-- Source excerpt --
· · ·

Trading Frankfurt for Greek island life
When Susanne met her Austrian-Greek husband seven years ago, neither of them expected to end up in Kiel, a small Greek town far from both their home countries. For four years, they shuttled between Frankfurt and Austria, but when it came time to choose where to settle, they surprised themselves by picking Greece. At 49, Susanne left behind her German city life to work as a virtual assistant from home, trading her cycling hobby for island hopping and learning to navigate Greek markets for fresh ingredients.

“When I first saw the alphabet, I thought: you’ll never manage this. It’ll never work.”
The transition revealed unexpected differences. “I thought people would be so open and friendly and welcoming, and everyone thinks that’s wonderful,” she reflects, “but I find that people here are very family-oriented.” Coming from a large German city where people easily socialise outside their immediate circles, she noticed how Greek social life centres around long-standing friendships and family bonds. Yet the trade-off brought its own rewards – the traditional celebrations, the unhurried pace, and the islands like Chios, still untouched by mass tourism, where she found the quiet authenticity she prefers.

· · ·

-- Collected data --
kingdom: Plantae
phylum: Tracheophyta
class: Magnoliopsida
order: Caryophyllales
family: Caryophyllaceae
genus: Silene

· · ·

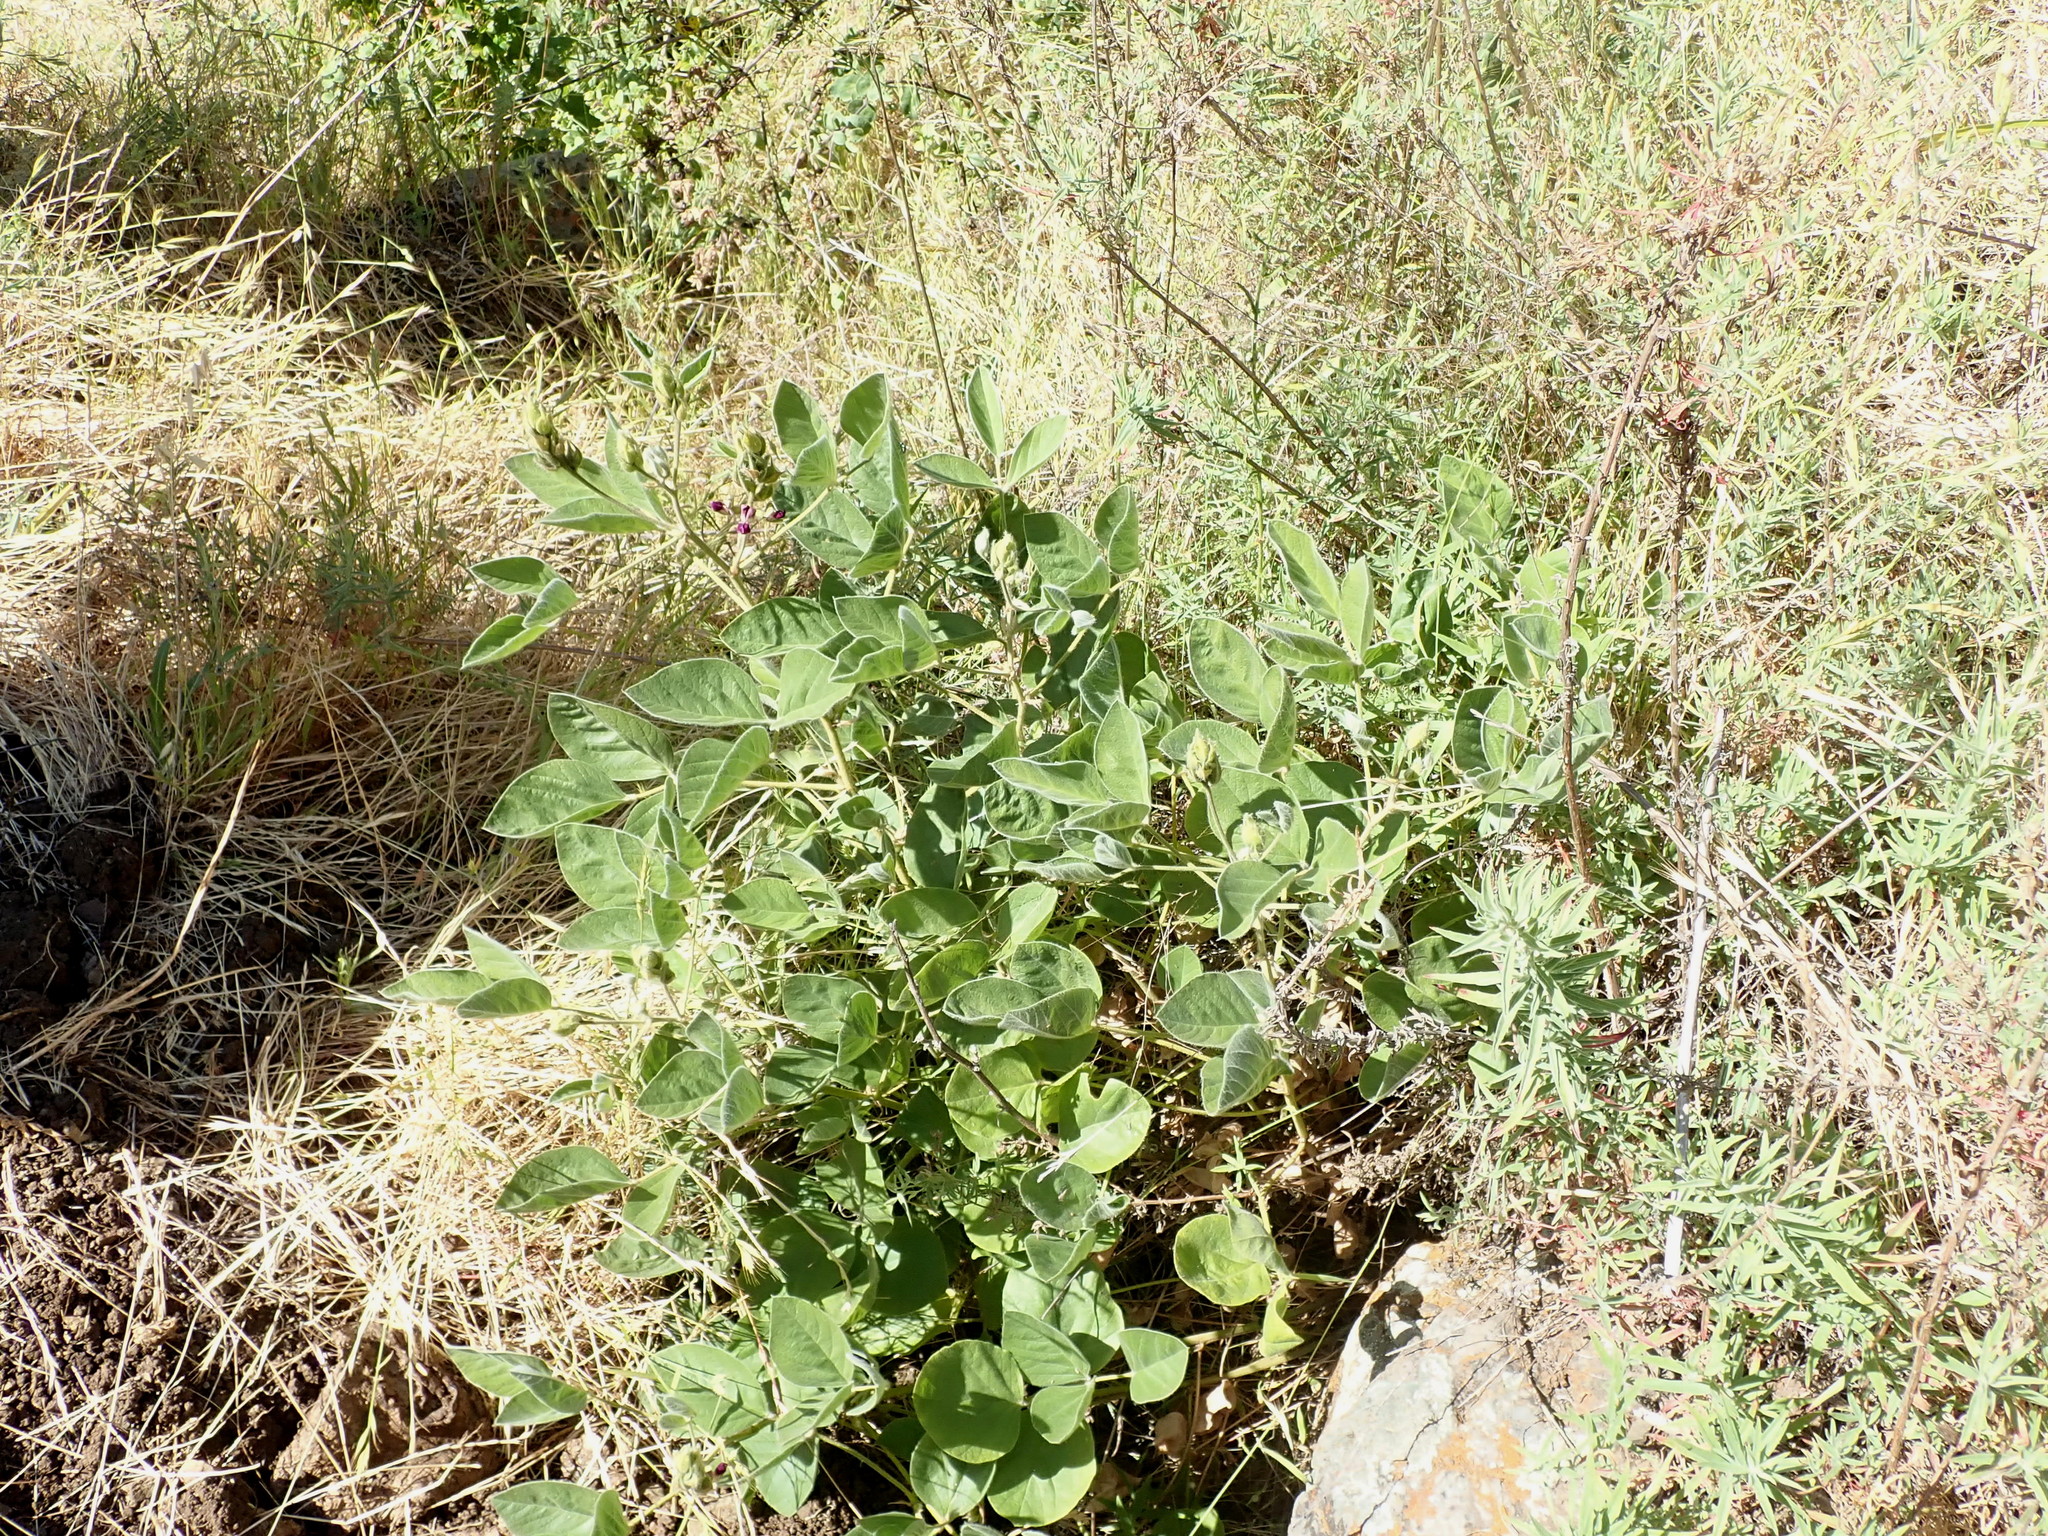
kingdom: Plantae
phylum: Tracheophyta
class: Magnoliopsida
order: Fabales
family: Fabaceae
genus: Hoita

· · ·

-- Request --
From the article about Susanne's move from Frankfurt to Greece, output the stretch from "Trading Frankfurt for" through "for fresh ingredients.". The rows are not needed for anything here.

-- Written answer --
Trading Frankfurt for Greek island life
When Susanne met her Austrian-Greek husband seven years ago, neither of them expected to end up in Kiel, a small Greek town far from both their home countries. For four years, they shuttled between Frankfurt and Austria, but when it came time to choose where to settle, they surprised themselves by picking Greece. At 49, Susanne left behind her German city life to work as a virtual assistant from home, trading her cycling hobby for island hopping and learning to navigate Greek markets for fresh ingredients.